**WORK TO COMPLETE**
Start with the first line of the material. Repeat each line exactly through the one that contains "right hip: (657, 460)".

========================

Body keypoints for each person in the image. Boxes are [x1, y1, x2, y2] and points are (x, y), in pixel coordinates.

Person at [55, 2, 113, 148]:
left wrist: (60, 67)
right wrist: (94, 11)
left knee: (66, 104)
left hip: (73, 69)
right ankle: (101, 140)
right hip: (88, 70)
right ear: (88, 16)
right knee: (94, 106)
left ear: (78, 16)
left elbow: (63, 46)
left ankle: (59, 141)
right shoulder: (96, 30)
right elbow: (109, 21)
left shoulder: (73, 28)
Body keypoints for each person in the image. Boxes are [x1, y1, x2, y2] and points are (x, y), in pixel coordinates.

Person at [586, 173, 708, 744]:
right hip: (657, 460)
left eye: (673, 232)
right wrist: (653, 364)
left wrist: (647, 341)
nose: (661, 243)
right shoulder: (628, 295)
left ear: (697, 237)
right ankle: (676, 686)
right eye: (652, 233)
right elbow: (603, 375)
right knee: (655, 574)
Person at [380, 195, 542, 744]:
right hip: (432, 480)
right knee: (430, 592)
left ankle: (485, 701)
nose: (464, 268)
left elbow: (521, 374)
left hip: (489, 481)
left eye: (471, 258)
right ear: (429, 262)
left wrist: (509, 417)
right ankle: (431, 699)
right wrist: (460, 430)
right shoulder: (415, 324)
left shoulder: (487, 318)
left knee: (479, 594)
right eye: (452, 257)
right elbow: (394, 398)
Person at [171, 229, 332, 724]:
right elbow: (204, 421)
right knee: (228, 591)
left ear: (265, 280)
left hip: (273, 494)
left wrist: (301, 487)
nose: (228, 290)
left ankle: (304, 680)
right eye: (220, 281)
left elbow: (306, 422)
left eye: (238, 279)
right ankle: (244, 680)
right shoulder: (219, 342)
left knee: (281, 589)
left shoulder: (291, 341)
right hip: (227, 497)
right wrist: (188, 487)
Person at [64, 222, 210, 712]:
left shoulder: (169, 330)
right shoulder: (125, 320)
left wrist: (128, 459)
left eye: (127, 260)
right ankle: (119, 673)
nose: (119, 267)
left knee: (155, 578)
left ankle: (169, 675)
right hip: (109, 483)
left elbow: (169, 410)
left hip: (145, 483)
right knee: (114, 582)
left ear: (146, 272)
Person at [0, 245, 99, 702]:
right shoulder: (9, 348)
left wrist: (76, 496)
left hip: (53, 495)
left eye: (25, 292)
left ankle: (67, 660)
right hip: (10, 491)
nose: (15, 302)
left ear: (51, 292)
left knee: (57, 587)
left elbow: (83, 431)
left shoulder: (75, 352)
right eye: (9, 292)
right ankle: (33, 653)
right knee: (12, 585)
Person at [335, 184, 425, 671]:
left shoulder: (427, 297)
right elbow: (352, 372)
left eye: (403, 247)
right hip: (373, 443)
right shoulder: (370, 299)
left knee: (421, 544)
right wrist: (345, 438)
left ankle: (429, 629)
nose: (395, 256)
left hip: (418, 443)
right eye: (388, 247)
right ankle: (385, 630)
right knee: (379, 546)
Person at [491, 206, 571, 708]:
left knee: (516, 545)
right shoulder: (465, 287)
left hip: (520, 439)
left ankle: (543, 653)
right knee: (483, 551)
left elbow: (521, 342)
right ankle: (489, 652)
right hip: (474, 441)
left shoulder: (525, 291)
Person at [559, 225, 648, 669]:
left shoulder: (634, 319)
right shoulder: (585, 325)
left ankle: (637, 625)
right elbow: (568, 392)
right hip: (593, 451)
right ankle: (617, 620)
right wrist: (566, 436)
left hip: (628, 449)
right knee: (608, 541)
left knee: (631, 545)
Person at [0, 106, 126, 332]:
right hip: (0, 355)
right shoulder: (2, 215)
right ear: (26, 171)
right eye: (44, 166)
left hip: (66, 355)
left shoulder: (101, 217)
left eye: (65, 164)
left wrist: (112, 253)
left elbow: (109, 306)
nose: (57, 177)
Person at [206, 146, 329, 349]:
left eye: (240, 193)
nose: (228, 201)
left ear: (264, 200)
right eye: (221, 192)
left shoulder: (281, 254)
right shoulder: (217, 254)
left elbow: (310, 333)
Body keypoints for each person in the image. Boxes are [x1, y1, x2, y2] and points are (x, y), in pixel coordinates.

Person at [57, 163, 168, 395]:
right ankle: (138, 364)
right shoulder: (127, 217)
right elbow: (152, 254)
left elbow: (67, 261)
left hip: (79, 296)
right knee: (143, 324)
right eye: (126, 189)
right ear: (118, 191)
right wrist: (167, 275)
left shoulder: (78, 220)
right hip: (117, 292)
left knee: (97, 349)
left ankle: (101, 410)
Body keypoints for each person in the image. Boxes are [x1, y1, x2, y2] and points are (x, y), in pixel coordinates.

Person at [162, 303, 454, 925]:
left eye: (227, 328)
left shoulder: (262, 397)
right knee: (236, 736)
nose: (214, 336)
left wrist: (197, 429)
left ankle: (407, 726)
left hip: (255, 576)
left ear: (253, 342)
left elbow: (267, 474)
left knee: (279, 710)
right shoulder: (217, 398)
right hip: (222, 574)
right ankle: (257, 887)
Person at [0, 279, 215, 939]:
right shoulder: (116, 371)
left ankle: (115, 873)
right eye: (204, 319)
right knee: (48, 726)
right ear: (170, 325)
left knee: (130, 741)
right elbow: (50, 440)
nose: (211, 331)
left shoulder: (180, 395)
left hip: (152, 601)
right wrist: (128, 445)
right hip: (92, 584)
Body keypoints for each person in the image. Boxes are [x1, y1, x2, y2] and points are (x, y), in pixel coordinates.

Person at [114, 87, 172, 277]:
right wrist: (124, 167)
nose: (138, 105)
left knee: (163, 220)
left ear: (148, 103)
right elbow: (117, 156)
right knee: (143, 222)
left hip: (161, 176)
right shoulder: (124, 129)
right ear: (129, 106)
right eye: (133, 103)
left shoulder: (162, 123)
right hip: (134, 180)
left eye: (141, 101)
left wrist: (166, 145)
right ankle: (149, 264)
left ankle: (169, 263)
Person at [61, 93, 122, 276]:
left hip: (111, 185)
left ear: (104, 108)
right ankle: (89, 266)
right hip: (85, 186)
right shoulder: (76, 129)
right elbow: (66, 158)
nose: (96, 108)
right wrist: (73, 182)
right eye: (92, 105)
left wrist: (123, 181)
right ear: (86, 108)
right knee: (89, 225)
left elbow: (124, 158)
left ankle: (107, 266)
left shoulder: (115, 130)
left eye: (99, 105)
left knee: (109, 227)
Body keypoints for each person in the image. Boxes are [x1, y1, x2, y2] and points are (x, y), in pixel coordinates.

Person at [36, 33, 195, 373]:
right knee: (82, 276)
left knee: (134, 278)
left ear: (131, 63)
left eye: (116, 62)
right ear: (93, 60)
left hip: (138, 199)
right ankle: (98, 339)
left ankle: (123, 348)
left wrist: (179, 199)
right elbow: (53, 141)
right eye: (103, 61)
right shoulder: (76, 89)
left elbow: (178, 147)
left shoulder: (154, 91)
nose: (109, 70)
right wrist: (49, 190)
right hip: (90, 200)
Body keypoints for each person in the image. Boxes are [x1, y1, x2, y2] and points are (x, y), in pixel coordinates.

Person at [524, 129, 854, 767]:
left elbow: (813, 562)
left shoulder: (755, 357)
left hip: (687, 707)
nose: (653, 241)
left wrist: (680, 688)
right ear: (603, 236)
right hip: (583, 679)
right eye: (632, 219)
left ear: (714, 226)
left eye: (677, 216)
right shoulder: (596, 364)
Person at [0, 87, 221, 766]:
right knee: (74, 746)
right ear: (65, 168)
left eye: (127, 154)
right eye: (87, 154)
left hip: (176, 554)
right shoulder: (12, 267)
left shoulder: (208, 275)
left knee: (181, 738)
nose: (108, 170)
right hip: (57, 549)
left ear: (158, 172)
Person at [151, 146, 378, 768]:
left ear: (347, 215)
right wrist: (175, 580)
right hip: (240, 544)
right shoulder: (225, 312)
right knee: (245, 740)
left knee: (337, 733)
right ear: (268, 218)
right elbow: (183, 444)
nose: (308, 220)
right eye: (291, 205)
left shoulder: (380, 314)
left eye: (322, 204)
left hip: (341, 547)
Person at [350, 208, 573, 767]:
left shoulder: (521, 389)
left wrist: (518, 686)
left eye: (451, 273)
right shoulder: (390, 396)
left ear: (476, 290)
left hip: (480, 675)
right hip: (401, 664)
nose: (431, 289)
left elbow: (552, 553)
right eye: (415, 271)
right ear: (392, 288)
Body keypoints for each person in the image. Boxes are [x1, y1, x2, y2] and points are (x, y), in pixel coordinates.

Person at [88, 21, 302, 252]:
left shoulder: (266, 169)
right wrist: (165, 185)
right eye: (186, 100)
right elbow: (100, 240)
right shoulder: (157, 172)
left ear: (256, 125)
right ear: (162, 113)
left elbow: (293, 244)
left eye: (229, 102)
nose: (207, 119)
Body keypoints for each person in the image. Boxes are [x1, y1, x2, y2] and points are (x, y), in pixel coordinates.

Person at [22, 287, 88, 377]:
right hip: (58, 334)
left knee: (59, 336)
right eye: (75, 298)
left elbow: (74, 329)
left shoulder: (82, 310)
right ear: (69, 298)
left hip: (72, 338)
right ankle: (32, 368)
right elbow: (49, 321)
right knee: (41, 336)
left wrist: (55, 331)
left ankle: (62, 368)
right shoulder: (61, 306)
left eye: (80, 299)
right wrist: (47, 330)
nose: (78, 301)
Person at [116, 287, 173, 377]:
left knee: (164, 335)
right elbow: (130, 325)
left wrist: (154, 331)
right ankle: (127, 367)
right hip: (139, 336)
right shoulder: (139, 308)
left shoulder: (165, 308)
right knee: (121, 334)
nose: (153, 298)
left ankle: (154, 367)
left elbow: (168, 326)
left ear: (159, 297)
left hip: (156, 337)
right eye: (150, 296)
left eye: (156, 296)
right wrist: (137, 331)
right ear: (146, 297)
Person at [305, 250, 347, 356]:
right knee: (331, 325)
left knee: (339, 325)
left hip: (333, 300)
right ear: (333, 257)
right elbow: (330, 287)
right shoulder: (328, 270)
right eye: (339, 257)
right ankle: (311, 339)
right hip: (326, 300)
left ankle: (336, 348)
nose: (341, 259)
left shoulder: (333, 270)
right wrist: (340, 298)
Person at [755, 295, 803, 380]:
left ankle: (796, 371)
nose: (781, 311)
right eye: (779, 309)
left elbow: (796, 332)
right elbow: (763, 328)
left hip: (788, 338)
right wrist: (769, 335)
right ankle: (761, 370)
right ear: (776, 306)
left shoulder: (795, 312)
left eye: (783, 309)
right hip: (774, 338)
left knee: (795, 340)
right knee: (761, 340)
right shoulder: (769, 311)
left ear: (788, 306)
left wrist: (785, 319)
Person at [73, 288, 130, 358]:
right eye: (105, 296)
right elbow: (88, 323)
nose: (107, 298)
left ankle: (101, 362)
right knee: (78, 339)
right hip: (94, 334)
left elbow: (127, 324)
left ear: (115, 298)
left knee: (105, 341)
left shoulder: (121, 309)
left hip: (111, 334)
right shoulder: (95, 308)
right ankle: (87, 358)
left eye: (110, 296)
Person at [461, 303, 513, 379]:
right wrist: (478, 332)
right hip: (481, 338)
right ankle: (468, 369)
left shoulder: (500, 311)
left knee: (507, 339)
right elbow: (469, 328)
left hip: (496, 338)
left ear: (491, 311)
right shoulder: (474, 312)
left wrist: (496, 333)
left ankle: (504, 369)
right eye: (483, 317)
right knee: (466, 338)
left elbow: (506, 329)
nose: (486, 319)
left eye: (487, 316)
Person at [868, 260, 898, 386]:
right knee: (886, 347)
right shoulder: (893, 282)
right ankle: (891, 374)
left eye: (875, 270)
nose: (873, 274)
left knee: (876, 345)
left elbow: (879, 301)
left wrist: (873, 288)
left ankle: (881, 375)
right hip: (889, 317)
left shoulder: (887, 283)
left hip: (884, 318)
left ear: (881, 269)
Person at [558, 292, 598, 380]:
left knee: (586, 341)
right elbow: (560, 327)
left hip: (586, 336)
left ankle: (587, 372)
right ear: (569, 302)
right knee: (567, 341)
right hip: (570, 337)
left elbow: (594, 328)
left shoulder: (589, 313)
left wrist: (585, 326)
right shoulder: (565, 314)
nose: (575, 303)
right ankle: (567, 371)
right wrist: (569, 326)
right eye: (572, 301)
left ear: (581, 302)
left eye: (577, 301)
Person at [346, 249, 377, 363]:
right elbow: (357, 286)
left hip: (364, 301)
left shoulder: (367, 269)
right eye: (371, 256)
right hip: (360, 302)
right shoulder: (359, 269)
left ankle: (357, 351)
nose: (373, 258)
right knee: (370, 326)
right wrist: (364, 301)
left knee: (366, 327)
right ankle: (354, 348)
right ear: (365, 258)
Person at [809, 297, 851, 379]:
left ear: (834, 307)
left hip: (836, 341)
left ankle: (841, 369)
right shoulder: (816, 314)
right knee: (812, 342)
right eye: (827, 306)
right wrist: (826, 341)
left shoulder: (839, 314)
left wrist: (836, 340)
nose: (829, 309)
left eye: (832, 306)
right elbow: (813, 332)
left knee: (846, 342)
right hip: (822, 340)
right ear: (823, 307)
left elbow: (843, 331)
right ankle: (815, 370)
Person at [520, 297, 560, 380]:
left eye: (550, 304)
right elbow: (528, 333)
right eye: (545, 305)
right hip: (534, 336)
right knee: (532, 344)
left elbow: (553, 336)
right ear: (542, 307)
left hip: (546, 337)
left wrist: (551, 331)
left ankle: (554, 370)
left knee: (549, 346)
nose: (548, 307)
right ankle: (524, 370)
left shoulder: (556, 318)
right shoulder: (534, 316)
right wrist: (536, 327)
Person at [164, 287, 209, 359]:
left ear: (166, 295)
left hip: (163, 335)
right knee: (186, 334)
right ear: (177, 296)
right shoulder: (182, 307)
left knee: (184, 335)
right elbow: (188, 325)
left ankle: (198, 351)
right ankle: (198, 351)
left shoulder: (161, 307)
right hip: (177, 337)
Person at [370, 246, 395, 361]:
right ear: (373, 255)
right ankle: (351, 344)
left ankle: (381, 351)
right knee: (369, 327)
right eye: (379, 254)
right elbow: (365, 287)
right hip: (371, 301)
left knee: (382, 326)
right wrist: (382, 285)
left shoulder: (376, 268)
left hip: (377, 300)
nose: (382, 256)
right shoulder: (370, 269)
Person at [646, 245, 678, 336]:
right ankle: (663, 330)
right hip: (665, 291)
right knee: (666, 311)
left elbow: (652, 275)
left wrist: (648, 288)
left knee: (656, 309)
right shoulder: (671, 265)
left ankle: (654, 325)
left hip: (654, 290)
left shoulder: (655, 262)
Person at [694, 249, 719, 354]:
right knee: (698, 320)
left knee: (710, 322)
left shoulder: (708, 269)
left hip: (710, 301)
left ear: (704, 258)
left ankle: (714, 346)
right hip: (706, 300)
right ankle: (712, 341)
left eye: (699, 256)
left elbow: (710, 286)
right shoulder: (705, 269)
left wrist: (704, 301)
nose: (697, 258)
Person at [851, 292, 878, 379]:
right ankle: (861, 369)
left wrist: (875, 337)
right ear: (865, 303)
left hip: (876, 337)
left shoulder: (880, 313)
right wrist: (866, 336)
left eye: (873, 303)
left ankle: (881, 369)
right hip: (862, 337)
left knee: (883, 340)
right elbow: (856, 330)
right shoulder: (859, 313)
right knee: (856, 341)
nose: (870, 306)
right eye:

========================

**TASK ANSWER**
Body keypoints for each person in the image. Boxes are [x1, y1, x2, y2] and points are (x, y), in pixel coordinates.

Person at [55, 2, 113, 148]:
left wrist: (60, 67)
right wrist: (94, 11)
left knee: (66, 104)
left hip: (73, 69)
right ankle: (101, 140)
right hip: (88, 70)
right ear: (88, 16)
right knee: (94, 106)
left ear: (78, 16)
left elbow: (63, 46)
left ankle: (59, 141)
right shoulder: (96, 30)
right elbow: (109, 21)
left shoulder: (73, 28)
Body keypoints for each person in the image. Boxes are [x1, y1, x2, y2] and points are (x, y), in pixel coordinates.

Person at [586, 173, 708, 744]:
right hip: (657, 460)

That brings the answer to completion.